» EXERCISE REQUIREMENTS: Copy out again, unchanged, the listing below from the line that has "index pip: (268, 112)" through the line that has "index mcp: (258, 122)".

» INPUT:
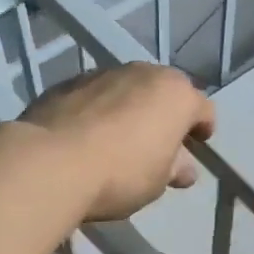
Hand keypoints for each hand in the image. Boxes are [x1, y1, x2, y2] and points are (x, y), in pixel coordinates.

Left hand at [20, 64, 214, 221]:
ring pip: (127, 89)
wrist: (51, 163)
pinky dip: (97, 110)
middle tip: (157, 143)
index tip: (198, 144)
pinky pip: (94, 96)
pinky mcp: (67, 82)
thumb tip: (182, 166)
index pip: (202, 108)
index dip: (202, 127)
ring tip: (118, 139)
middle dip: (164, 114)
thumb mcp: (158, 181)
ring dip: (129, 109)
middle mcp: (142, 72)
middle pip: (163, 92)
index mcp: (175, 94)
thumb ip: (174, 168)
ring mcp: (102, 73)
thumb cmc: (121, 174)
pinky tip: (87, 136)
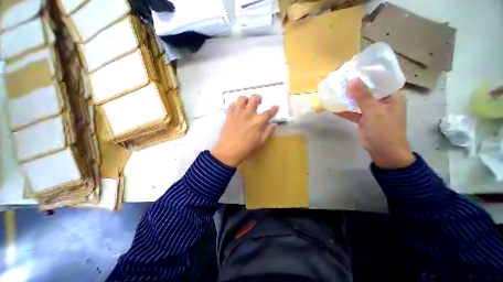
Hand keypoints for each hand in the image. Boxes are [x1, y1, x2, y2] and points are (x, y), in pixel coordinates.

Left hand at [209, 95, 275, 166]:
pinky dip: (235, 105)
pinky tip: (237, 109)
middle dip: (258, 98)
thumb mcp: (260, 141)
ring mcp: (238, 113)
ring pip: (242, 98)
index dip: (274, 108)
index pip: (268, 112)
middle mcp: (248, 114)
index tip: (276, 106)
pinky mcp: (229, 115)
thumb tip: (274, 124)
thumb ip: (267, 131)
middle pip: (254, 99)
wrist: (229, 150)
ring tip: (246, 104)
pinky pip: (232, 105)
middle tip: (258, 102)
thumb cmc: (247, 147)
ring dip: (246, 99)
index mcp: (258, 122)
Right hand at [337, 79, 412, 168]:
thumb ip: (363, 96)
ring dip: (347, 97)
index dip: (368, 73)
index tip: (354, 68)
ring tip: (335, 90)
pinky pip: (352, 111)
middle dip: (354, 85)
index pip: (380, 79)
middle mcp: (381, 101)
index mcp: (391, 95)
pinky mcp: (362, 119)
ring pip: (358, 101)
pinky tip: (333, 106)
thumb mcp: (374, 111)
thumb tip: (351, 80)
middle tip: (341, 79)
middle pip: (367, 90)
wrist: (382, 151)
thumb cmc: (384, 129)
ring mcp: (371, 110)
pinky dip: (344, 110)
---
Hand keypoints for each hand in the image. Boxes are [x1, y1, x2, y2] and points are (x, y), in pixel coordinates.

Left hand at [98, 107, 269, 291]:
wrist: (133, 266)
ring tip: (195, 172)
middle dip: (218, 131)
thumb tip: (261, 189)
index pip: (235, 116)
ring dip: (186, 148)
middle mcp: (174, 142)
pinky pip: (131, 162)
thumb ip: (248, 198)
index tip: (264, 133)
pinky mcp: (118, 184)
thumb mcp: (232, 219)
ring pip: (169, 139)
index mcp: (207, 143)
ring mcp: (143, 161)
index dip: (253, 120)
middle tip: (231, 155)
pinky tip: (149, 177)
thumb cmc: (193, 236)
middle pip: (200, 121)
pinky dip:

» WRITTEN ANSWER:
index pip: (268, 112)
middle mcp: (248, 114)
index tip: (276, 106)
pinky mcp: (229, 115)
thumb tip: (274, 124)
thumb ip: (267, 131)
middle pip: (254, 99)
wrist: (229, 150)
ring tip: (246, 104)
pinky pip: (232, 105)
middle tip: (258, 102)
thumb cmc: (247, 147)
ring dip: (246, 99)
index mcp: (258, 122)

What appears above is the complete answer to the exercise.